CIB W120 – Disasters and the Built Environment coordinators are pleased to invite you to contribute to a Special Issue in the Taylor and Francis International Journal, Environmental Hazards [Impact Factor 1.7; CiteScore (Scopus) 6.1, Q1], titled “Advancing Disaster Resilience in the Built Environment: Human-Centred, Policy-Driven and Transformative Approaches under Climate Extremes”
Aim of the Special Issue
Research on built-environment resilience has grown across engineering, climate adaptation, nature-based solutions, and social vulnerability, alongside rapid advances in digital tools. However, key gaps remain in multi-hazard integration, long-term evidence for nature-based and digital interventions, equity-focused evaluation, Global South and Indigenous perspectives, and scalable governance and financing pathways for transformative recovery.

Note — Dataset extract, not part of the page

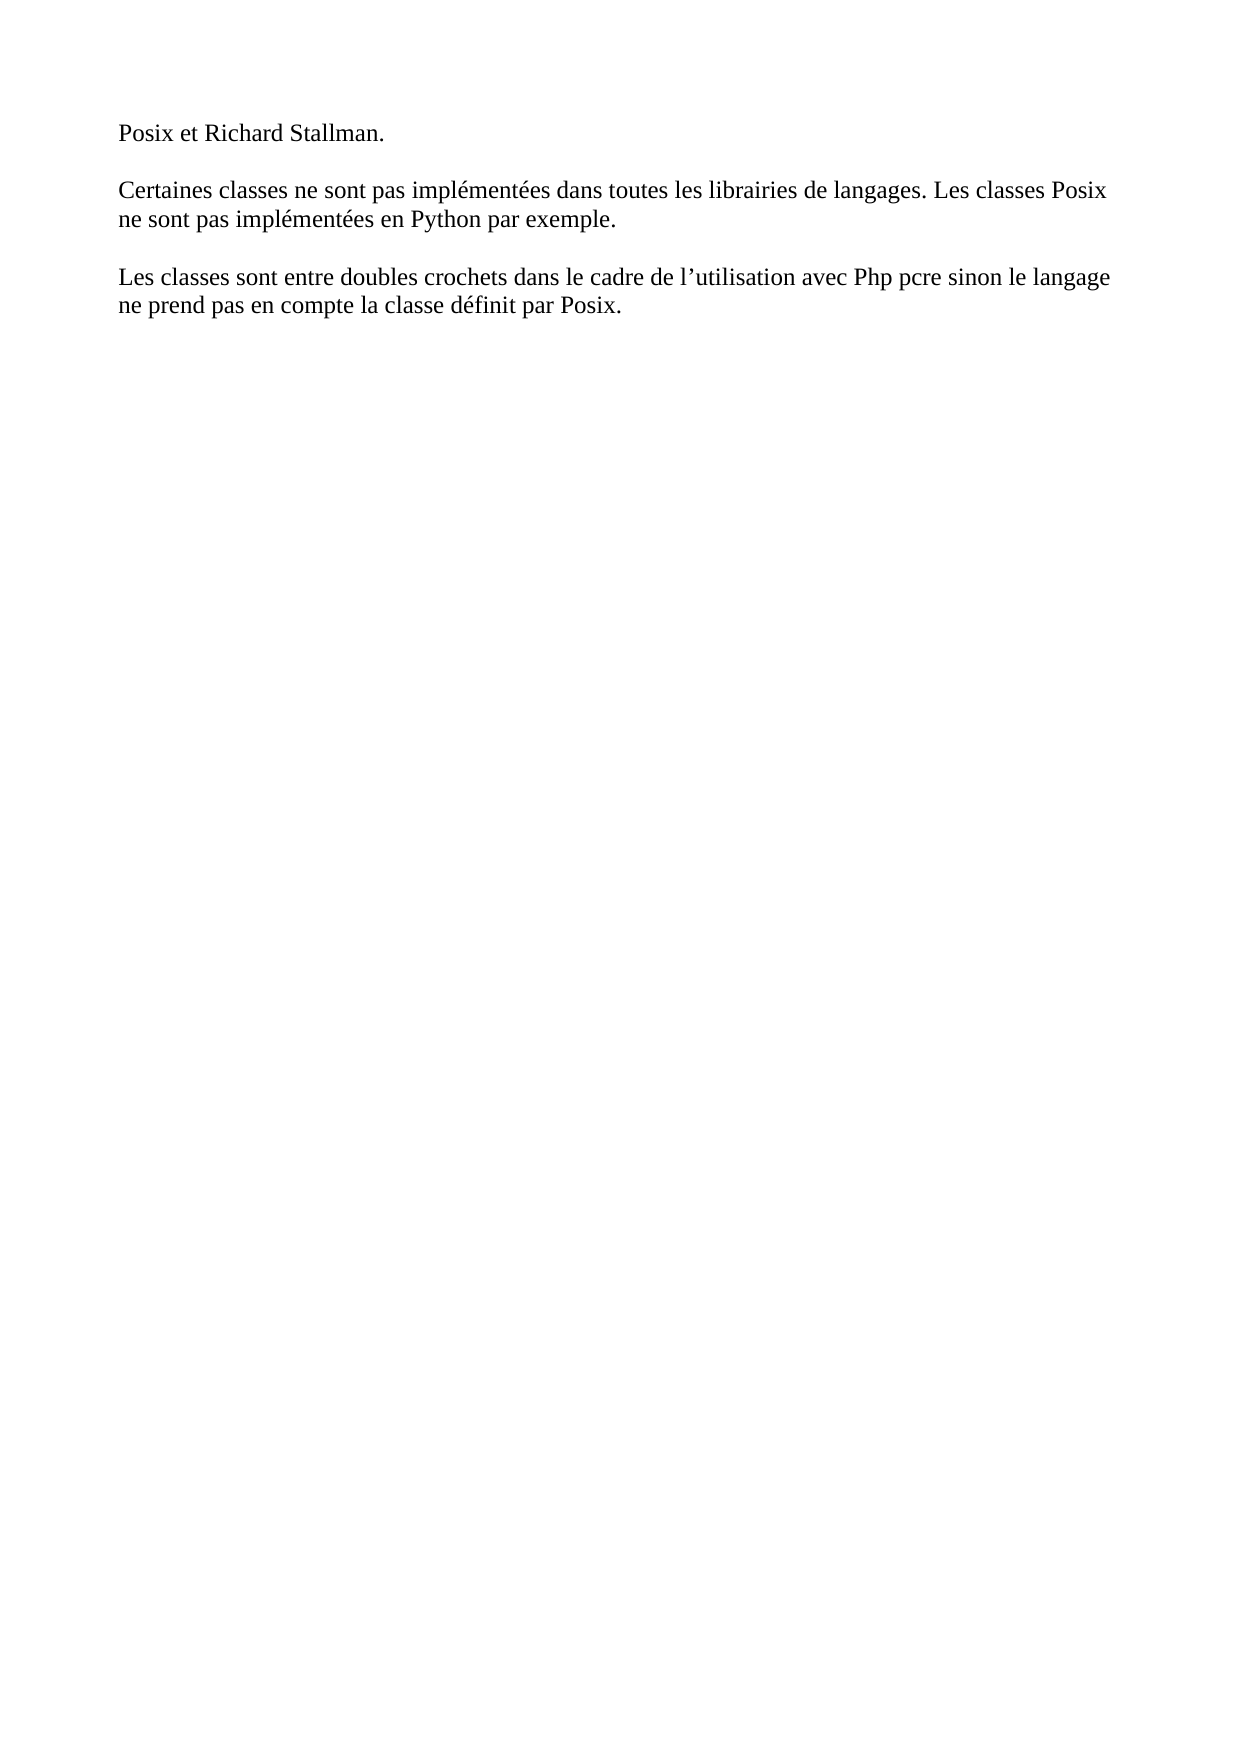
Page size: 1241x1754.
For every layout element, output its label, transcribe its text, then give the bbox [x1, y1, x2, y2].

text Certaines classes ne sont pas implémentées dans toutes les librairies de langages. Les classes Posix ne sont pas implémentées en Python par exemple. [118, 176, 1122, 233]
text Les classes sont entre doubles crochets dans le cadre de l’utilisation avec Php pcre sinon le langage ne prend pas en compte la classe définit par Posix. [118, 262, 1122, 319]
text Posix et Richard Stallman. [118, 118, 1122, 147]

The Special Issue brings together previously fragmented research into a cohesive, transdisciplinary agenda focused on practical impact. It advances policy-relevant, systems-level resilience by integrating multi-hazard modelling, long-term evaluation of nature-based and hybrid solutions, critical analysis of AI governance and equity, justice-oriented evidence from underrepresented contexts, and pathways for transformative post-disaster recovery. Through diverse methods, comparative perspectives, and practitioner-focused outputs, it strengthens links between theory and practice while reducing geographic and disciplinary bias.
By bringing together research from engineering, planning, environmental science, and social studies, the Special Issue aims to provide practical insights that help communities and organisations prepare for a future with more complex climate risks.
Anticipated Themes
This Special Issue explores how communities, buildings, and infrastructure can better cope with the increasing impacts of extreme weather and climate-related disasters. The Special Issue examines five areas that are essential for creating safer and more resilient places. These include:
- Understanding how combined hazards disrupt built environment
- Using nature-based solutions to reduce risks
- Addressing fairness and equity in how communities prepare for and recover from disasters
- Applying new technologies such as digital twins and artificial intelligence to support planning
- Improving long-term recovery and rebuilding after disasters.
Special Issue Guest Editors
Professor Temitope Egbelakin is a world-class researcher with expertise in disaster resilience, construction management, climate change adaptation, heritage preservation and gender and equity. She is a coordinator of CIB W120: Disasters and the Built Environment.
Dr. Krisanthi Seneviratne is a Senior Lecturer in Construction Management at Western Sydney University. She is a coordinator of CIB W120: Disasters and the Built Environment.